Brunetta: "Con Conte gravissimo allarme democratico". Governo debole e incapace di dialogare, dice il deputato azzurro dopo l'informativa del premier

Brunetta: “Con Conte gravissimo allarme democratico”. “Ho due sentimenti quest’oggi. Uno di umana comprensione per lei, presidente Conte, per la gestione della più grave crisi imprevista dal dopoguerra ad oggi; l’altro è di gravissimo allarme democratico. Derubricando il suo passaggio parlamentare a semplice informativa urgente, senza documenti, senza voto, ha di fatto violato le prerogative delle Camere. E tutto questo semplicemente perché lei, presidente Conte, non ha una maggioranza sulla decisione più importante nel nostro rapporto con l’Europa, sul pacchetto europeo”; ed è chiaro in quest’ultimo passaggio il riferimento al Mes.

Brunetta: “Con Conte gravissimo allarme democratico”

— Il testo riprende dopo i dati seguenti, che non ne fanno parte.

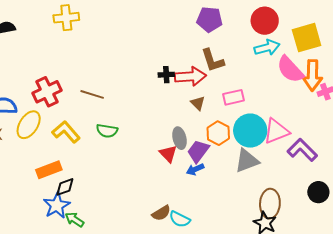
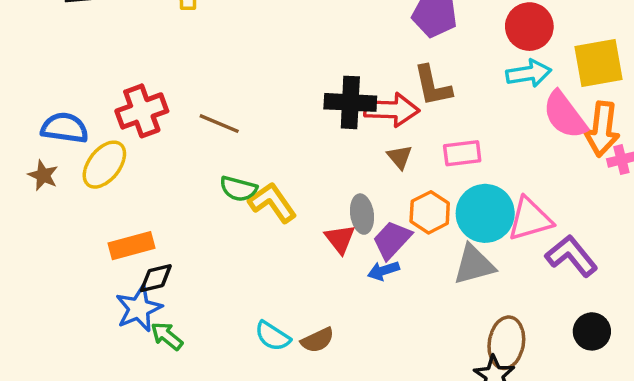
black cross: (166, 75) -> (350, 102), size x1.8
yellow L-shape: (66, 132) -> (272, 203), moved
cyan semicircle: (180, 219) -> (273, 336), moved

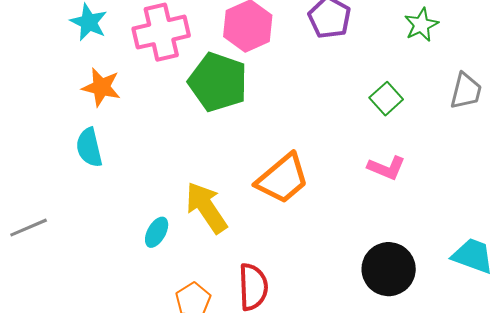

Così dice il Fi Renato Brunetta, intervendo in aula dopo l’informativa urgente del presidente del Consiglio in vista del Consiglio europeo di venerdì prossimo. “L’esecutivo è debole, incapace di dialogare con il resto del Parlamento, nonostante i moniti del Presidente Mattarella: condivisione, dialogo, coesione nazionale. – continua Brunetta – E con un esecutivo debole, tutto rivolto al proprio interno, vince la cattiva burocrazia e viene emarginato il Parlamento. E’ questo l’allarme democratico. Lei sta qui alla Camera due ore, poi altre due ore al Senato e sta a Villa Pamphili 10 giorni. Le pare possibile?. E allora – aggiunge il deputato azzurro – si capiscono i Dpcm, i decreti legge, le mozioni di fiducia, le task force innumerevoli, perché tutto questo serve per parlare d’altro e non venire in Parlamento. Abbiamo già votato, come opposizione di centrodestra, 80 miliardi di euro di discostamento, con il nostro contributo, Le abbiamo dato le risorse affinché il suo governo potesse fare politica economica per il Paese. In cambio di cosa? Di nulla, nonostante le migliaia di emendamenti presentati, nonostante i moniti del Presidente della Repubblica, nonostante – conclude – la disponibilità piu’ volte manifestata. Il Paese non ha ottenuto la coesione che si aspettava, lei non è stato in grado di venire in Parlamento e fare sintesi”.